What you have to do:
When the word "received" shows up in a line of the data below, copy that whole line.
======
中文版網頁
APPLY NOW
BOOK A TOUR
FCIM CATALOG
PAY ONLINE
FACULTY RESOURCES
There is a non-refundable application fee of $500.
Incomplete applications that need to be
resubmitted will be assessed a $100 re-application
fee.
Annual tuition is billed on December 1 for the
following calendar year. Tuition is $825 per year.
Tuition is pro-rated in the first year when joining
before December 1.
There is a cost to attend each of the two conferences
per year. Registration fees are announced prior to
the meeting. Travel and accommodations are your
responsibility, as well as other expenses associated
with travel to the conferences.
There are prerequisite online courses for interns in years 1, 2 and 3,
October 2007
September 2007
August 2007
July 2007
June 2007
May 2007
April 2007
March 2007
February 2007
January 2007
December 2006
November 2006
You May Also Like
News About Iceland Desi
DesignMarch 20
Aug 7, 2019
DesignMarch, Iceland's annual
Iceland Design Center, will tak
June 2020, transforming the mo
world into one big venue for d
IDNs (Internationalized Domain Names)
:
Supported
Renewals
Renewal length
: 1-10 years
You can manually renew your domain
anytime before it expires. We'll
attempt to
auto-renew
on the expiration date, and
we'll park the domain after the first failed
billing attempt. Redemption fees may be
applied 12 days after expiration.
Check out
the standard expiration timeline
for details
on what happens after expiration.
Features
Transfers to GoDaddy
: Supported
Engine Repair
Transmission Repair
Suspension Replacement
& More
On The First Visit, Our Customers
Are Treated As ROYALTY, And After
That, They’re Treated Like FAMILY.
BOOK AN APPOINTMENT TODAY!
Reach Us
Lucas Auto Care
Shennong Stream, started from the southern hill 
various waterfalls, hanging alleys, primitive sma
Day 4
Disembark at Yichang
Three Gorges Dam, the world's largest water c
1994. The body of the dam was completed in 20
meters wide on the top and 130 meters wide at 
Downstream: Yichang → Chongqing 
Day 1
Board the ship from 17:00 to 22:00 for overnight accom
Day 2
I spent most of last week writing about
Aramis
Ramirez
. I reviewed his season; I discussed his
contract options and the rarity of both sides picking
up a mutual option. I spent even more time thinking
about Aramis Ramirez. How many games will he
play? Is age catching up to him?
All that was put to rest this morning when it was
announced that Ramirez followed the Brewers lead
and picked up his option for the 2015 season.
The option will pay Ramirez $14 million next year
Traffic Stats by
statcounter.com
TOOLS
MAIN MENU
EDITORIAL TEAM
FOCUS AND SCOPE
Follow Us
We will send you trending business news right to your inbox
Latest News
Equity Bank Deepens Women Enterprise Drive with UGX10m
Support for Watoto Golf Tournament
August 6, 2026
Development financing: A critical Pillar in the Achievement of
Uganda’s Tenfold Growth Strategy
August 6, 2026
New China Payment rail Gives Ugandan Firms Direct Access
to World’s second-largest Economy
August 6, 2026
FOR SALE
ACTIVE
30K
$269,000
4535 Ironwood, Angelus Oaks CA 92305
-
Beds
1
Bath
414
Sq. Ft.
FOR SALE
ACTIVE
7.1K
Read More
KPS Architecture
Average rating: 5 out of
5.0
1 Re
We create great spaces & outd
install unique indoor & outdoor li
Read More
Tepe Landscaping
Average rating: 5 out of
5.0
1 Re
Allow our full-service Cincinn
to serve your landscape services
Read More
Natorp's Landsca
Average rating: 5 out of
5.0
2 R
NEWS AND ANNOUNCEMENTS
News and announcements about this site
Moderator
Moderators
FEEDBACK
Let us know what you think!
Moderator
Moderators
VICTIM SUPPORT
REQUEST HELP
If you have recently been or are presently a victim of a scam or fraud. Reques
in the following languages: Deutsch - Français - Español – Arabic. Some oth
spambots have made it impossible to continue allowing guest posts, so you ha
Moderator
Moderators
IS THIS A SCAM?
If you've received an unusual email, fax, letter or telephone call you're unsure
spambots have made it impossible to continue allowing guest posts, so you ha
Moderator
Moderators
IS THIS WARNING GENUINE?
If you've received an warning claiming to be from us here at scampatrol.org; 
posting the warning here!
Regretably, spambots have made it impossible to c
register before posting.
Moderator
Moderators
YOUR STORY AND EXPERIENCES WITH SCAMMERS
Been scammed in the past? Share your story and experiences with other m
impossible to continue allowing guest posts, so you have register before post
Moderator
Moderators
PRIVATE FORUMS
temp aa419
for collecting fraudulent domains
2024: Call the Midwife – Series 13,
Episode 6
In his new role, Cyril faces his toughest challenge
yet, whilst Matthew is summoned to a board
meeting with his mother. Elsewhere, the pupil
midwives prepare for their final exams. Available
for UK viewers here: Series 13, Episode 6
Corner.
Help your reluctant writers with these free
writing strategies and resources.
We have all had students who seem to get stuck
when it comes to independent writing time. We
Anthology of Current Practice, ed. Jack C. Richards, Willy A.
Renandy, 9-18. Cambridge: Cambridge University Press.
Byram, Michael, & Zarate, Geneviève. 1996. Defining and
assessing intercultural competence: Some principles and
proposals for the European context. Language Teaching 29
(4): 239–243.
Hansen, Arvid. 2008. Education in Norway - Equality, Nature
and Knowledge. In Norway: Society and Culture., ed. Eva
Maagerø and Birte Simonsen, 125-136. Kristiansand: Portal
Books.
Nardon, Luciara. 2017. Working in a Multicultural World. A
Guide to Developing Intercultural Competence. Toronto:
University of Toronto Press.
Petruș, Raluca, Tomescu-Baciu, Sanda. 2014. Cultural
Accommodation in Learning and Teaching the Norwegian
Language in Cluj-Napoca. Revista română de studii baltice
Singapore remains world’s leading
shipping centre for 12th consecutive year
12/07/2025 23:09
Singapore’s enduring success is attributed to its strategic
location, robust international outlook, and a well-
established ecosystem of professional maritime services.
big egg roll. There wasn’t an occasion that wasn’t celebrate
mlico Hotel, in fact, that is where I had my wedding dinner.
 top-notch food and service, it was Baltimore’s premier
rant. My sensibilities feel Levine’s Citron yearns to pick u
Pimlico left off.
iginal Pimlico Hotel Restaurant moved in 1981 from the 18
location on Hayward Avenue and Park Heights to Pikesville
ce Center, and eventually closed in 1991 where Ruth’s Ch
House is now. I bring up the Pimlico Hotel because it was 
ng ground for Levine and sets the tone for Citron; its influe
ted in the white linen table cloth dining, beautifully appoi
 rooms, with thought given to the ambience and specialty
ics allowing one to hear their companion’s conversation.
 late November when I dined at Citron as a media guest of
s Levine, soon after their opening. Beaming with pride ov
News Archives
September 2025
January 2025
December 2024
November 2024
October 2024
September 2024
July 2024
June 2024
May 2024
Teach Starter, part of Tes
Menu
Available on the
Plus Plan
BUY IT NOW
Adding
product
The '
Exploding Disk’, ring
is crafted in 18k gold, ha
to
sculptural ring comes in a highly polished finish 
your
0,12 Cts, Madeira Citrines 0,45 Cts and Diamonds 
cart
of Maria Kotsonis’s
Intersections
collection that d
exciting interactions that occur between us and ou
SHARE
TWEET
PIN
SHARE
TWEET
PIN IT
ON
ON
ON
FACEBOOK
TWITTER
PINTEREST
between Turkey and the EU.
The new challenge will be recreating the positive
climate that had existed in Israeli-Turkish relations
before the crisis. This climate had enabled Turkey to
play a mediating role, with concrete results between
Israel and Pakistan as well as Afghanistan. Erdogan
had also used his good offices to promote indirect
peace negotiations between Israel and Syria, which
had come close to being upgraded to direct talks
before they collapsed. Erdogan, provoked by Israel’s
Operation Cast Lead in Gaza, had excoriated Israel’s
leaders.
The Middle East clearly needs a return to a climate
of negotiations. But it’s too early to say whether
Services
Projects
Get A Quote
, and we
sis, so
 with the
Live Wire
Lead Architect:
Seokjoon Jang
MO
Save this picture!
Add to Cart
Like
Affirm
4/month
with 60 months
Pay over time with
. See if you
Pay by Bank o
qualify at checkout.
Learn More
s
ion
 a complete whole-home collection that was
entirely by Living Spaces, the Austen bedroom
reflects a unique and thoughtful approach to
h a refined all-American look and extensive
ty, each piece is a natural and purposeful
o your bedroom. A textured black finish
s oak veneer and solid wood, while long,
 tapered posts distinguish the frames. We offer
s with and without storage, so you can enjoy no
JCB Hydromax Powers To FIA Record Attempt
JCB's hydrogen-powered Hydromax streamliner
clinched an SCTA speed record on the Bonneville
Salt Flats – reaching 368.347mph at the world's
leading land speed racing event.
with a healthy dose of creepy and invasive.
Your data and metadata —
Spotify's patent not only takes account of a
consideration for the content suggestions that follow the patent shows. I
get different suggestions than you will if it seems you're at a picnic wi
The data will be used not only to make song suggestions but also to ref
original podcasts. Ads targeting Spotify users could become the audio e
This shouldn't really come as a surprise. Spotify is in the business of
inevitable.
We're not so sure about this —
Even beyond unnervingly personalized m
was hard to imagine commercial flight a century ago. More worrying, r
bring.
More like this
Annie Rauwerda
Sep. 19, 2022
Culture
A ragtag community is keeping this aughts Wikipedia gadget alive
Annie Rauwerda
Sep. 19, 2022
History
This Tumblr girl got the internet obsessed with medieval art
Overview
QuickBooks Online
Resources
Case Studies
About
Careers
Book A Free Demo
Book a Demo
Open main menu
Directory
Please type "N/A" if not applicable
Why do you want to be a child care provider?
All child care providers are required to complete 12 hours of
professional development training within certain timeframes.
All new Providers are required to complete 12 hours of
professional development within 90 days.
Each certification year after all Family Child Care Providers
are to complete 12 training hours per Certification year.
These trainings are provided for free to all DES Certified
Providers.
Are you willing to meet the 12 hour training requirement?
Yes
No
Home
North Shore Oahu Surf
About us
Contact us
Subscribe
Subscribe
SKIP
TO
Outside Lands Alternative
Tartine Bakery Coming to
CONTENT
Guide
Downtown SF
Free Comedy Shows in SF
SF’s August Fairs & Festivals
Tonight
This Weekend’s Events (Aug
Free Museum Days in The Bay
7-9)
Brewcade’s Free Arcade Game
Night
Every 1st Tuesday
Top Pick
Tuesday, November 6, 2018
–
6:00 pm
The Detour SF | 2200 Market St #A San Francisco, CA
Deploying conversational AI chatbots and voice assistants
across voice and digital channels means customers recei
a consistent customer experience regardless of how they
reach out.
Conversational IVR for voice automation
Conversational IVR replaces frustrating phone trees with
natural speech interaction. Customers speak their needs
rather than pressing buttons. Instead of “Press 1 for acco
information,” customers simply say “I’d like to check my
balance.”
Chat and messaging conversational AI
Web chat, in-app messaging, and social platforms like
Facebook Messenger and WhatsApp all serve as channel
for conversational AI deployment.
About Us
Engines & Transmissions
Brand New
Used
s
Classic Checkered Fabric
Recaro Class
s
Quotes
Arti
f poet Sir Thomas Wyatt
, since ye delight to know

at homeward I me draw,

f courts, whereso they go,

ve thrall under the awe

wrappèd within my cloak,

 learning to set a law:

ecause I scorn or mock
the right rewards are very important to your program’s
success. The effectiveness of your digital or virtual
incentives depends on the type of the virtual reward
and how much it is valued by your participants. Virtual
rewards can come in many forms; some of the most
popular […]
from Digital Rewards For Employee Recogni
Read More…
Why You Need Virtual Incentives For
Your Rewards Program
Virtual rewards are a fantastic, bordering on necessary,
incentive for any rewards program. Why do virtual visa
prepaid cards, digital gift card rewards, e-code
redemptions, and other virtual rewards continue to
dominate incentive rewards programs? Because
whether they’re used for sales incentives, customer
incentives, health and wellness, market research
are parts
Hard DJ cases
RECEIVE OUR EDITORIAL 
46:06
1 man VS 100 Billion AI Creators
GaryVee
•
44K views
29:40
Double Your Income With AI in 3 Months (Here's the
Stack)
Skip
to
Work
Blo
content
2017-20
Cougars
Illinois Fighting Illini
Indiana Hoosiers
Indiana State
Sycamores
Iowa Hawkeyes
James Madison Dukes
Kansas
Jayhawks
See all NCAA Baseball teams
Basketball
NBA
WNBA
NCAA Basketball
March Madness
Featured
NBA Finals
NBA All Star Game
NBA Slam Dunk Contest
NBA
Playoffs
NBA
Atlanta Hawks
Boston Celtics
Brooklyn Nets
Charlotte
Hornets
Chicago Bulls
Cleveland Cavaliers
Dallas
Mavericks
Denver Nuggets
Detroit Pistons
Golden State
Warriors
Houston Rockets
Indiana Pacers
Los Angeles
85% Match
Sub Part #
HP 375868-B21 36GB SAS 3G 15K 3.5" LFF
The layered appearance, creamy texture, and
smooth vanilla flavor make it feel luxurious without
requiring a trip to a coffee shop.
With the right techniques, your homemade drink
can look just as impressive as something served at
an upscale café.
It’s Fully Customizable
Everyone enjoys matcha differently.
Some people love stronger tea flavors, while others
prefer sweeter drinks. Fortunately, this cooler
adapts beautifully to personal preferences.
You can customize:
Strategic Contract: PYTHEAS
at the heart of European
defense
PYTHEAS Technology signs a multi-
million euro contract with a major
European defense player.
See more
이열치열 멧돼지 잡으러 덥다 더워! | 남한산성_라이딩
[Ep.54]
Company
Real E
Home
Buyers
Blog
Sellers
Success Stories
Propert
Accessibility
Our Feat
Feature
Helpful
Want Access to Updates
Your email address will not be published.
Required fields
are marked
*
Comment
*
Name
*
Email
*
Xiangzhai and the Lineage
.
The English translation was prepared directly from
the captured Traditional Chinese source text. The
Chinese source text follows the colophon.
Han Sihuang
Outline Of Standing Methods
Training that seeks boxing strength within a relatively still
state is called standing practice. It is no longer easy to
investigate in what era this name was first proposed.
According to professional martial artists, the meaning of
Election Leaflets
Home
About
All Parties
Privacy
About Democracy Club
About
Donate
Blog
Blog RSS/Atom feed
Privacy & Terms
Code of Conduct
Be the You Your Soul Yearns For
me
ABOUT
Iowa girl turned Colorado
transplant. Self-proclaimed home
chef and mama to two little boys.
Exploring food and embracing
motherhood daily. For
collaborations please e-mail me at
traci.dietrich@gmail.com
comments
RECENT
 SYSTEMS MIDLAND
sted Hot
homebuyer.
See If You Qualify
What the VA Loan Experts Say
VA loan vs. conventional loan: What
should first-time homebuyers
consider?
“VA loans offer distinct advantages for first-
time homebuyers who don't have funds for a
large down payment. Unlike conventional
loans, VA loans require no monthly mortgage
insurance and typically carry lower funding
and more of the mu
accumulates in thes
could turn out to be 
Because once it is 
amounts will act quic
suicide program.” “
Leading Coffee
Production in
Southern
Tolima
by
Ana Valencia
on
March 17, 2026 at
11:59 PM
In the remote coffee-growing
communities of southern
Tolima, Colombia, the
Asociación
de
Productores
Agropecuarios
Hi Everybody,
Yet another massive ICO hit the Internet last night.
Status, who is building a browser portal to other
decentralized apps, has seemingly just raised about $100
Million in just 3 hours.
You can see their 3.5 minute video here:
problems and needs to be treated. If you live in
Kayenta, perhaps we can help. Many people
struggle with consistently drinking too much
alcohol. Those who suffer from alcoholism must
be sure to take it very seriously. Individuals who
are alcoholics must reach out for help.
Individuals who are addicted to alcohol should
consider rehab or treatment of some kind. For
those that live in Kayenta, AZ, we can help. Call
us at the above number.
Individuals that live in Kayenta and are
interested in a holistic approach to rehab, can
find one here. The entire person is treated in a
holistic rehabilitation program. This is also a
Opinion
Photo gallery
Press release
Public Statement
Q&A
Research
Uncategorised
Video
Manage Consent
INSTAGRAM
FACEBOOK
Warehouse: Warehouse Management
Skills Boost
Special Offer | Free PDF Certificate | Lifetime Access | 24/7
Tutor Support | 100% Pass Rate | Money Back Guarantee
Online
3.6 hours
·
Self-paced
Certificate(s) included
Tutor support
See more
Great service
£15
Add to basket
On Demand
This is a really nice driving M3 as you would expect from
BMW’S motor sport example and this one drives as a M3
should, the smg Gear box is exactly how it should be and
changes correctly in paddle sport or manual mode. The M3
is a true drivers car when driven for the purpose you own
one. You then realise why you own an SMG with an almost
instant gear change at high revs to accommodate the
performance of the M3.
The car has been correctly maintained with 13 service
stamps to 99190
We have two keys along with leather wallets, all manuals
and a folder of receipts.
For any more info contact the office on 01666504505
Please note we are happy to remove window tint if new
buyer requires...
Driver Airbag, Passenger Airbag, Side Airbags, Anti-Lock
======
Completed exercise:
If you've received an unusual email, fax, letter or telephone call you're unsure
If you've received an warning claiming to be from us here at scampatrol.org; 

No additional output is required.